There was a small rebellious voice in his head that sounded louder these days. Elijah was very afraid that the voice was saying something about his father enjoying himself before he died.

“Has there been much conversation about the duchess’s propensity for chess?” Elijah asked, feeling unutterably weary.

Vickery launched into a discussion of scandal that bounced from the duchess’s various matches—“There’s been quite a lot of interest about that, Your Grace”—to the presence of Lord Gryffyn’s illegitimate child, to the disputed centerpiece.

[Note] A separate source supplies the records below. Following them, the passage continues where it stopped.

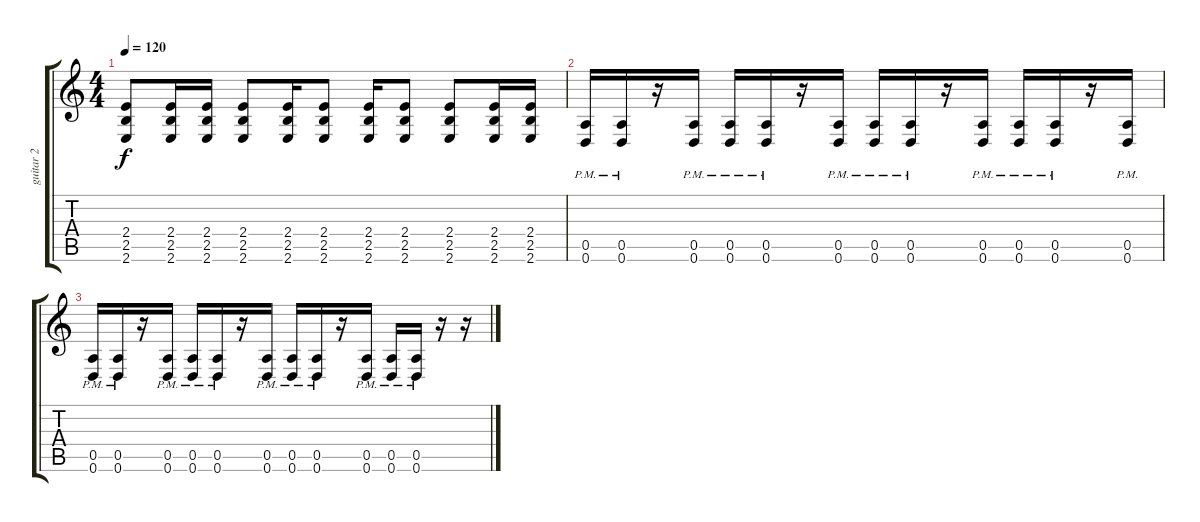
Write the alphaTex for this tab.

\track ("guitar 2" "guitar 2") {instrument distortionguitar}
\staff {score tabs}
\tuning (E4 B3 G3 D3 A2 D2) {hide}
\ts (4 4)
\tempo 120
\clef g2
\ks c
(2.4 2.5 2.6).8{dy f} (2.4 2.5 2.6).16 (2.4 2.5 2.6).16 (2.4 2.5 2.6).8 (2.4 2.5 2.6).16 (2.4 2.5 2.6).8 (2.4 2.5 2.6).16 (2.4 2.5 2.6).8 (2.4 2.5 2.6).8 (2.4 2.5 2.6).16 (2.4 2.5 2.6).16 |
(0.5{pm} 0.6{pm}).16 (0.5{pm} 0.6{pm}).16 r.16 (0.5{pm} 0.6{pm}).16 (0.5{pm} 0.6{pm}).16 (0.5{pm} 0.6{pm}).16 r.16 (0.5{pm} 0.6{pm}).16 (0.5{pm} 0.6{pm}).16 (0.5{pm} 0.6{pm}).16 r.16 (0.5{pm} 0.6{pm}).16 (0.5{pm} 0.6{pm}).16 (0.5{pm} 0.6{pm}).16 r.16 (0.5{pm} 0.6{pm}).16 |
(0.5{pm} 0.6{pm}).16 (0.5{pm} 0.6{pm}).16 r.16 (0.5{pm} 0.6{pm}).16 (0.5{pm} 0.6{pm}).16 (0.5{pm} 0.6{pm}).16 r.16 (0.5{pm} 0.6{pm}).16 (0.5{pm} 0.6{pm}).16 (0.5{pm} 0.6{pm}).16 r.16 (0.5{pm} 0.6{pm}).16 (0.5{pm} 0.6{pm}).16 (0.5{pm} 0.6{pm}).16 r.16 r.16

“But she was respectably clothed and depicting Helen of Troy,” Elijah protested. “What could possibly have upset anyone about her, unless they found her songs disreputable?”

Unfortunately, Vickery disclosed, Helen of Troy had voluntarily disrobed in the latter part of the evening. “It was almost dawn and there weren’t many people left in the ballroom,” Vickery said. “By all accounts, she was most remarkably painted. With pearls glued to her bosoms, as I heard it. Fowle said it gave him palpitations, but the footmen were more celebratory, if you conceive my meaning.”

Elijah slumped back in his bath. “Is the duchess aware this happened? Was she there?”

“Oh no, Your Grace,” Vickery said. “She had already retired to her chambers. As I said, it was very late.”

There were so many scandals brewing, Elijah thought. What was the addition of a mad marquess? With a sigh, he stood up and reached for a towel.